Do you realize a freezer does Not run 24/7 so knowing how much start-up and how much running amps will not Help you at all---Unless you can figure out accurately how many times per day it starts up and how many minutes it runs per day, but then you can not know that because how you use it effects all them numbers----you understand that?


Now your freezer---just a simple question or a few'

Are you going to be using it as a freezer?
Do you realize once frozen a freezer draws less power when kept full than empty?
Do you realize that how much power it uses will be according to how you use it----think on this----it stays full of frozen stuff compared to you adding large amounts of unfrozen things to it often will make it Draw a lot more than just keeping it closed, full of froze stuff all the time?

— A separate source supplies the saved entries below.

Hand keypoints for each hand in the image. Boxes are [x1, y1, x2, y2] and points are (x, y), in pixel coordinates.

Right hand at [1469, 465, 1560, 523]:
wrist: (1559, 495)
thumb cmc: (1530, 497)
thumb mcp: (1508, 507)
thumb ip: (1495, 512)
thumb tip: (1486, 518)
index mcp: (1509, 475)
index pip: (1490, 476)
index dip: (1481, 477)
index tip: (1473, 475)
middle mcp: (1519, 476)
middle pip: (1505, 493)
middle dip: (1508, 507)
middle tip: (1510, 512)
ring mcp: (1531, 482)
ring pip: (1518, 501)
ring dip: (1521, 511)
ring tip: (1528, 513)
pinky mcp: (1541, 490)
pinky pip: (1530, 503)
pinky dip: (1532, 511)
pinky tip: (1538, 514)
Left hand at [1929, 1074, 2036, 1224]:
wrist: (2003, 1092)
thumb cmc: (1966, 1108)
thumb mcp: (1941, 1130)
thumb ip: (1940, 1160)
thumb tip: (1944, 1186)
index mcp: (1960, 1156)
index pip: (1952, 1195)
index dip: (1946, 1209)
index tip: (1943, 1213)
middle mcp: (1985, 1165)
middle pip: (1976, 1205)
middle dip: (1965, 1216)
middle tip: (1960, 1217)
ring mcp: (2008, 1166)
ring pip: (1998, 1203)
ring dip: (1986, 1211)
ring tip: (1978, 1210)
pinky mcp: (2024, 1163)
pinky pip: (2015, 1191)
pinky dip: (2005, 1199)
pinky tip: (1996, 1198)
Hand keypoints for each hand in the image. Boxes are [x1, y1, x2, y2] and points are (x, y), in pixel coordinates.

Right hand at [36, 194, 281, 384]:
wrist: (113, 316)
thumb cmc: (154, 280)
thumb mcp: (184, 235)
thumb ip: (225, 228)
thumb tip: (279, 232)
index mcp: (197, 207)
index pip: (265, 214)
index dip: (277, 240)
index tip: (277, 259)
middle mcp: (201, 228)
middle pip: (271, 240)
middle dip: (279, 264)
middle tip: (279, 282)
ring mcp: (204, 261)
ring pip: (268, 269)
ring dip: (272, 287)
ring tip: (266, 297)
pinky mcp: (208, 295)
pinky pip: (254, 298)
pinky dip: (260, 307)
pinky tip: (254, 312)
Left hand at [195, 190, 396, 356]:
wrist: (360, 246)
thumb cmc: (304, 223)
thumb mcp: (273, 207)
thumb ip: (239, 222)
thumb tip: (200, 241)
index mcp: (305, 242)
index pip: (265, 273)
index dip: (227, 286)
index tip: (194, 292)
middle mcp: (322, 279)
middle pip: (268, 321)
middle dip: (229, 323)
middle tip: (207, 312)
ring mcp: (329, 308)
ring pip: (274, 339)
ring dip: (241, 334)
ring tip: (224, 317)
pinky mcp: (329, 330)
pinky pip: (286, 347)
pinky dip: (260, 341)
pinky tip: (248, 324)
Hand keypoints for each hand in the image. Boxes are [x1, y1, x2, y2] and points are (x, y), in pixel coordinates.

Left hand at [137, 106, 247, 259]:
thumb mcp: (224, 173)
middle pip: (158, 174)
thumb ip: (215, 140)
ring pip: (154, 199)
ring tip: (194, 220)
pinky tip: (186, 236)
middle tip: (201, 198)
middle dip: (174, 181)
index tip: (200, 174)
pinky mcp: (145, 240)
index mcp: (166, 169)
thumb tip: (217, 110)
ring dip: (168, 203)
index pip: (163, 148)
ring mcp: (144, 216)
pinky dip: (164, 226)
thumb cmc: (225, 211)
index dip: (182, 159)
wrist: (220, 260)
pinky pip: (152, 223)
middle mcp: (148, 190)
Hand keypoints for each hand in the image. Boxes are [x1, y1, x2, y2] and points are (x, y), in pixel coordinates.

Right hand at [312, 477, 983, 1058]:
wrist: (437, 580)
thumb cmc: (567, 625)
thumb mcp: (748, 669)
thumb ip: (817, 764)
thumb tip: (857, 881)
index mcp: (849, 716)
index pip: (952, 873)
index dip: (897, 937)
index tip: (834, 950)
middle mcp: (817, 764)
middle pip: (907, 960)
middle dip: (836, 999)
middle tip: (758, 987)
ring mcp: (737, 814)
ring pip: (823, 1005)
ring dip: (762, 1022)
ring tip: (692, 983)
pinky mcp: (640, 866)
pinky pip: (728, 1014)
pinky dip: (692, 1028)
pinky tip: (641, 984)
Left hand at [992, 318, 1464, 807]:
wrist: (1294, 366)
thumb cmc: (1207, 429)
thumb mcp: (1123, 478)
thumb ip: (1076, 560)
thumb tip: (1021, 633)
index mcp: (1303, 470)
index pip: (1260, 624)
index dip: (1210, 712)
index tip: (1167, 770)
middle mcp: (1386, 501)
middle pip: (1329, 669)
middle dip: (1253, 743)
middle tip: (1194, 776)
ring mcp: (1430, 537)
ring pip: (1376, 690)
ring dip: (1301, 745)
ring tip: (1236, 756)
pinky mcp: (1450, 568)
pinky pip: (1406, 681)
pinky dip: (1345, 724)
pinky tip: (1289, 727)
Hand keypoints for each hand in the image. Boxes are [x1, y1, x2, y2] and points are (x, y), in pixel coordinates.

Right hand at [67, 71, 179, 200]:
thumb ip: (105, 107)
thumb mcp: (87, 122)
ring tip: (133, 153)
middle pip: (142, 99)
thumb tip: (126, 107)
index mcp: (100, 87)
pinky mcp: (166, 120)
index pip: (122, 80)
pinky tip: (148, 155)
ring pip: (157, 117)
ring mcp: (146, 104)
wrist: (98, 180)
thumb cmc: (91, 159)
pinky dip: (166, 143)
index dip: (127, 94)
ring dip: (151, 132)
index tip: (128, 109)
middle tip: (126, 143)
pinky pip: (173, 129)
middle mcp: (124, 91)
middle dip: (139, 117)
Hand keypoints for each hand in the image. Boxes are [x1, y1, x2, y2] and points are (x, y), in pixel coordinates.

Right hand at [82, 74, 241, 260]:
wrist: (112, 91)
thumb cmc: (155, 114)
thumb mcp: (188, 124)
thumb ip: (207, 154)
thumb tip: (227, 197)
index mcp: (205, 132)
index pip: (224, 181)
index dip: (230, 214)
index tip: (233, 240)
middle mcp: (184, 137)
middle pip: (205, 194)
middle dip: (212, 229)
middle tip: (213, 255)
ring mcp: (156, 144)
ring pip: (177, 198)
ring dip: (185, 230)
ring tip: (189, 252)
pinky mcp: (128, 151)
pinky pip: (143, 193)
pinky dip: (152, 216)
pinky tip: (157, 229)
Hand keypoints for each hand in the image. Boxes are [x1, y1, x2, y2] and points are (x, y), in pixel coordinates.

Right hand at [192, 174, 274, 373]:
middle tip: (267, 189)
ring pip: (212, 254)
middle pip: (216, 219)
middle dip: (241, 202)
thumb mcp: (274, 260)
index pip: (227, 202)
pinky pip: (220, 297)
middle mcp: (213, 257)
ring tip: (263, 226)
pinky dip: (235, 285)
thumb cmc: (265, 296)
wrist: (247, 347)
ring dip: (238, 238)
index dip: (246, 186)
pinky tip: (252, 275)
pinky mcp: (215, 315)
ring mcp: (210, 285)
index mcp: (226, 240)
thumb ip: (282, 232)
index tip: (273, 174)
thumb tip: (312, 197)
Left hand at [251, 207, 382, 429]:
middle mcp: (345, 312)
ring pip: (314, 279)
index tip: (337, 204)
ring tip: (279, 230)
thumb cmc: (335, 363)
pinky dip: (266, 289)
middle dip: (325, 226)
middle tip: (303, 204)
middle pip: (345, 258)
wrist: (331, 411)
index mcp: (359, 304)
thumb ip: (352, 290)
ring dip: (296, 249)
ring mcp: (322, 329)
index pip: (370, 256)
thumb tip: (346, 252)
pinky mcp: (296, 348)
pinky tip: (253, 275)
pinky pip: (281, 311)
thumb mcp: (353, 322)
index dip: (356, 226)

If you took a kill-a-watt meter and monitored your usage for some time then it will tell "them" how much wattage you need so the amount of panels/wattage and the size of the battery bank can be figured.


----------



## MOSTBCWT (May 5, 2016)

Fire-Man said:


> MOSTBCWT, remarks like you gave wy-white-wolf to start with---- ""The killawatt meter is irrelevant with knowing the start up and running amps."" makes it sound like you know more than they----and appeared to be a "Insult" to his brilliant knowledge and Now you seem to be starting with TnAndy. These are two Smart guys and know their Stuff and they do not take kindly to insults.
> 
> Do you realize a freezer does Not run 24/7 so knowing how much start-up and how much running amps will not Help you at all---Unless you can figure out accurately how many times per day it starts up and how many minutes it runs per day, but then you can not know that because how you use it effects all them numbers----you understand that?
> 
> ...



I appreciate your response as well as everyone else's. I'm not really concerned with how you perceive a text conversation as they have no emotion. I've graciously thanked everyone who has assisted so no need for an assumption of negative things that do not exist. Thank you for your contribution. Good evening.


----------